Hotel Can Blanc in Olot has adorable medieval-style rooms (some with spiral staircases leading to attic bedrooms), a traditional buffet breakfast (do rub raw garlic on your toast, mush on some tomatoes, add a sprinkle of salt, and drizzle the excellent olive oil over the top) and also offers bicycle hire.

Hotel La Perla D’Olot has simple but spacious rooms and very friendly, English-speaking staff. The restaurant offers great-value meals and there are also self-catering apartments.

Santa Pau and Besalú

You’re still in cuina volcànica territory in these medieval villages, with Santa Pau particularly famous for its fesols (white beans). If you want to work off a big meal, you can hike between the two, following the relatively straightforward path along the Gran Recorrido-2 (GR-2) route down through the peaceful Ser River valley. The tranquillity of the rolling hills punctuated by the occasional farm or horse stables en route has its own charm.

Where to eat

Can Xel (canxel.com) in Santa Pau is one of the founding members of the cuina volcànica group. Try a hearty dish of Catalan sausage withfesols, followed by truffle ice cream with mascarpone.

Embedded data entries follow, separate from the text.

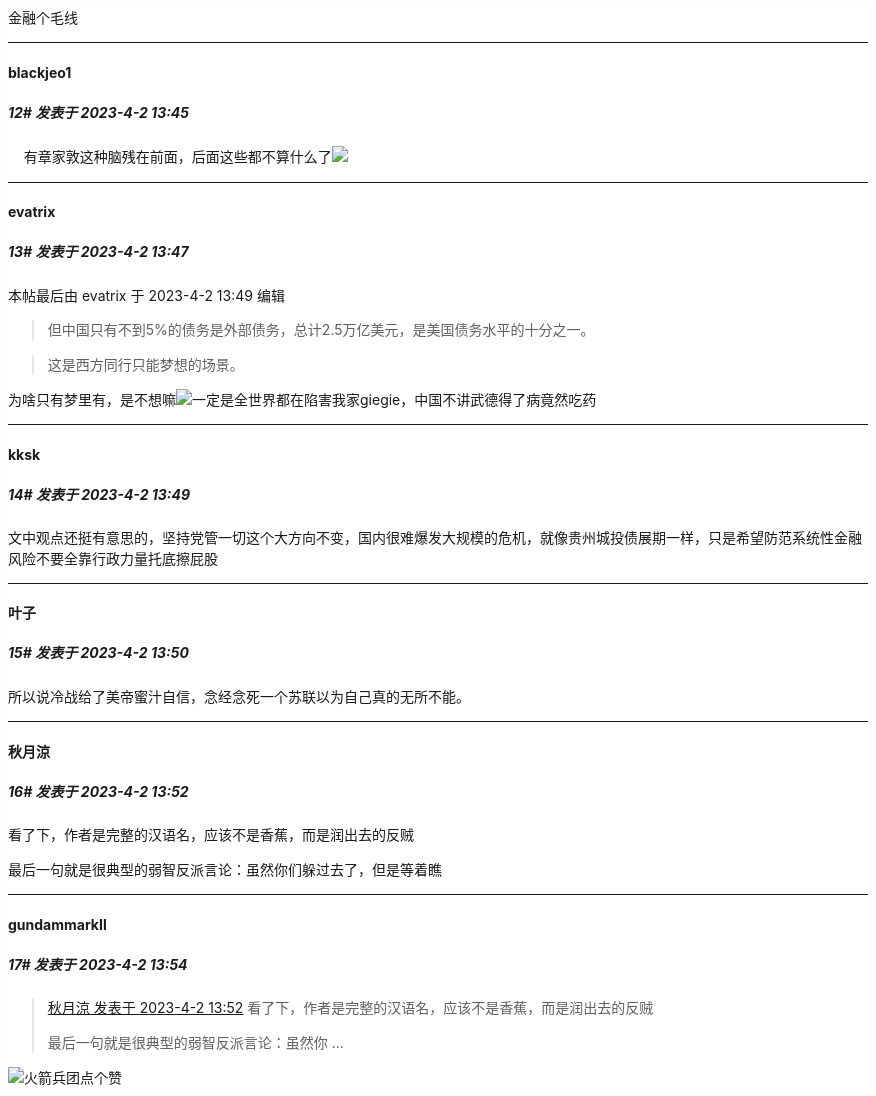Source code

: 金融个毛线

*****

####  blackjeo1  
##### 12#       发表于 2023-4-2 13:45

    有章家敦这种脑残在前面，后面这些都不算什么了<img src="https://static.saraba1st.com/image/smiley/face2017/067.png" referrerpolicy="no-referrer">

*****

####  evatrix  
##### 13#       发表于 2023-4-2 13:47

 本帖最后由 evatrix 于 2023-4-2 13:49 编辑 
<blockquote>但中国只有不到5%的债务是外部债务，总计2.5万亿美元，是美国债务水平的十分之一。</blockquote><blockquote>这是西方同行只能梦想的场景。</blockquote>
为啥只有梦里有，是不想嘛<img src="https://static.saraba1st.com/image/smiley/face2017/037.png" referrerpolicy="no-referrer">一定是全世界都在陷害我家giegie，中国不讲武德得了病竟然吃药

*****

####  kksk  
##### 14#       发表于 2023-4-2 13:49

文中观点还挺有意思的，坚持党管一切这个大方向不变，国内很难爆发大规模的危机，就像贵州城投债展期一样，只是希望防范系统性金融风险不要全靠行政力量托底擦屁股

*****

####  叶子  
##### 15#       发表于 2023-4-2 13:50

所以说冷战给了美帝蜜汁自信，念经念死一个苏联以为自己真的无所不能。

*****

####  秋月涼  
##### 16#       发表于 2023-4-2 13:52

看了下，作者是完整的汉语名，应该不是香蕉，而是润出去的反贼

最后一句就是很典型的弱智反派言论：虽然你们躲过去了，但是等着瞧

*****

####  gundammarkⅡ  
##### 17#       发表于 2023-4-2 13:54

<blockquote><a href="httphttps://bbs.saraba1st.com/2b/forum.php?mod=redirect&amp;goto=findpost&amp;pid=60304594&amp;ptid=2127076" target="_blank">秋月涼 发表于 2023-4-2 13:52</a>
看了下，作者是完整的汉语名，应该不是香蕉，而是润出去的反贼

最后一句就是很典型的弱智反派言论：虽然你 ...</blockquote>
<img src="https://static.saraba1st.com/image/smiley/face2017/040.png" referrerpolicy="no-referrer">火箭兵团点个赞
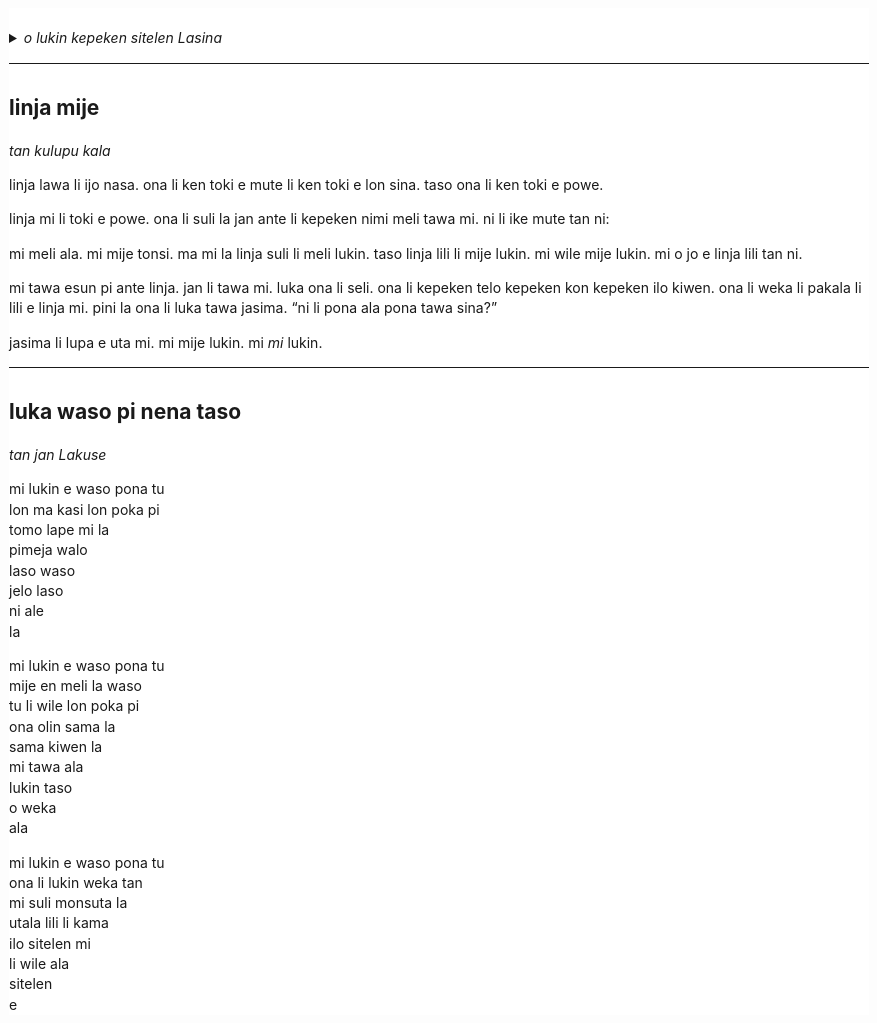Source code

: <br>

<details><summary><em>o lukin kepeken sitelen Lasina</em></summary></details>

 ***

 
## linja mije
*tan kulupu kala*

linja lawa li ijo nasa. ona li ken toki e mute li ken toki e lon sina. taso ona li ken toki e powe.

linja mi li toki e powe. ona li suli la jan ante li kepeken nimi meli tawa mi. ni li ike mute tan ni:

mi meli ala. mi mije tonsi. ma mi la linja suli li meli lukin. taso linja lili li mije lukin. mi wile mije lukin. mi o jo e linja lili tan ni.

mi tawa esun pi ante linja. jan li tawa mi. luka ona li seli. ona li kepeken telo kepeken kon kepeken ilo kiwen. ona li weka li pakala li lili e linja mi. pini la ona li luka tawa jasima. “ni li pona ala pona tawa sina?”

jasima li lupa e uta mi. mi mije lukin. mi *mi* lukin.

 ***
 
 
## luka waso pi nena taso
*tan jan Lakuse*

mi lukin e waso pona tu  
lon ma kasi lon poka pi  
tomo lape mi la  
pimeja walo   
laso waso  
jelo laso   
ni ale   
la 

mi lukin e waso pona tu  
mije en meli la waso   
tu li wile lon poka pi  
ona olin sama la  
sama kiwen la  
mi tawa ala   
lukin taso   
o weka   
ala 

mi lukin e waso pona tu  
ona li lukin weka tan   
mi suli monsuta la   
utala lili li kama   
ilo sitelen mi   
li wile ala   
sitelen   
e  
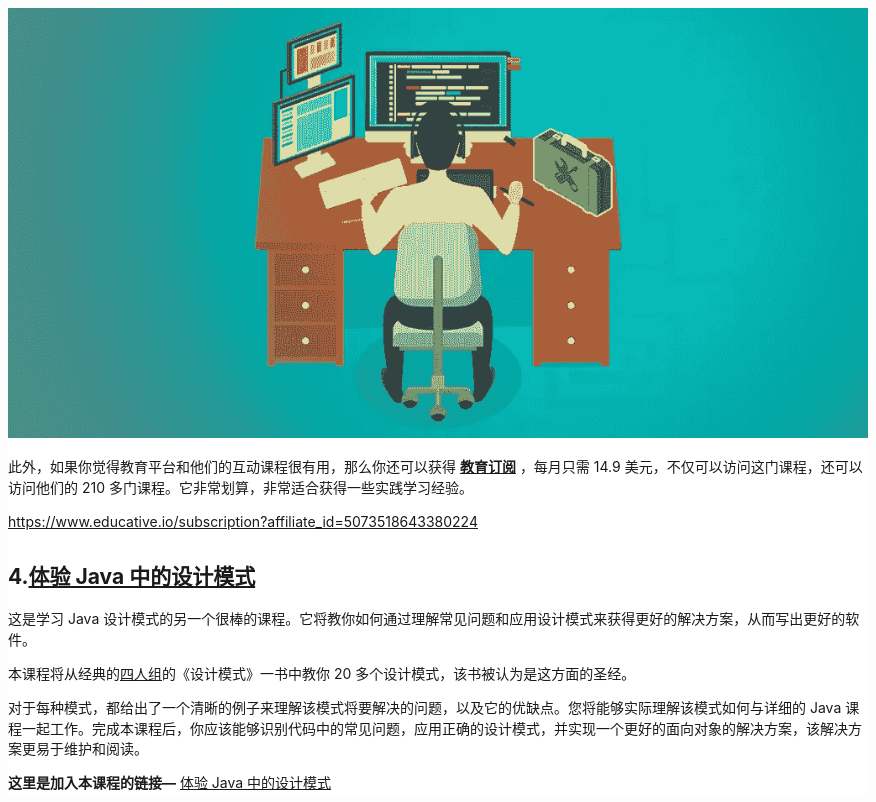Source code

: [![](img/7870fd3e5a7d62be68183925fdac2db4.png)](https://www.educative.io/courses/software-design-patterns-best-practices?affiliate_id=5073518643380224)

此外，如果你觉得教育平台和他们的互动课程很有用，那么你还可以获得 [**教育订阅**](https://www.educative.io/subscription?affiliate_id=5073518643380224) ，每月只需 14.9 美元，不仅可以访问这门课程，还可以访问他们的 210 多门课程。它非常划算，非常适合获得一些实践学习经验。

<https://www.educative.io/subscription?affiliate_id=5073518643380224>  

## 4.[体验 Java 中的设计模式](https://click.linksynergy.com/fs-bin/click?id=JVFxdTr9V80&subid=0&offerid=323058.1&type=10&tmpid=14538&RD_PARM1=https%3A%2F%2Fwww.udemy.com%2Fexperience-design-patterns%2F)

这是学习 Java 设计模式的另一个很棒的课程。它将教你如何通过理解常见问题和应用设计模式来获得更好的解决方案，从而写出更好的软件。

本课程将从经典的[四人组](http://www.amazon.com/Design-Patterns-Object-Oriented-Professional-Computing/dp/0201634988?tag=javamysqlanta-20)的《设计模式》一书中教你 20 多个设计模式，该书被认为是这方面的圣经。

对于每种模式，都给出了一个清晰的例子来理解该模式将要解决的问题，以及它的优缺点。您将能够实际理解该模式如何与详细的 Java 课程一起工作。完成本课程后，你应该能够识别代码中的常见问题，应用正确的设计模式，并实现一个更好的面向对象的解决方案，该解决方案更易于维护和阅读。

**这里是加入本课程的链接—** [体验 Java 中的设计模式](https://click.linksynergy.com/fs-bin/click?id=JVFxdTr9V80&subid=0&offerid=323058.1&type=10&tmpid=14538&RD_PARM1=https%3A%2F%2Fwww.udemy.com%2Fexperience-design-patterns%2F)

Curia Reial in Besalú is in a picturesque spot for more magnificentcuina volcànica. Enjoy views of Pont Fortificat from the flower-lined terrace of a historic building while devouring delicately presented dishes.

Gelatiamo (gelatiamo.eu) is an artisanal ice cream chain in Spain. Pick up a scoop or two of the crema catalana from the Besalú branch while strolling the village’s maze of romantic cobbled streets.

Where to stay

Apartments Can Xel (part of Can Xel restaurant) in Santa Pau has four self-contained apartments and also offers free guided walks of the Garrotxa region to guests.

Casa Marcial in Besalú is an upmarket, stylishly designed hotel in a central location. The nearby Church of Sant Vicenç’s bells can ring all night, so take ear plugs if you’re a light sleeper.

Essential foodie excursions

El Celler de Can Roca in Girona has been voted the World’s Best Restaurant more than once. Book many, many months in advance. Aside from the legacy of Ferran Adrià of elBulli fame, it’s El Celler’s Roca brothers who have put Catalonia on the global gastronomic map.

Rocambolesc, a dessert emporium created by Jordi Roca, is a must-stop for ice cream lovers, and an easier way to access a little of that Roca magic just a seven-minute drive southeast of El Celler de Can Roca.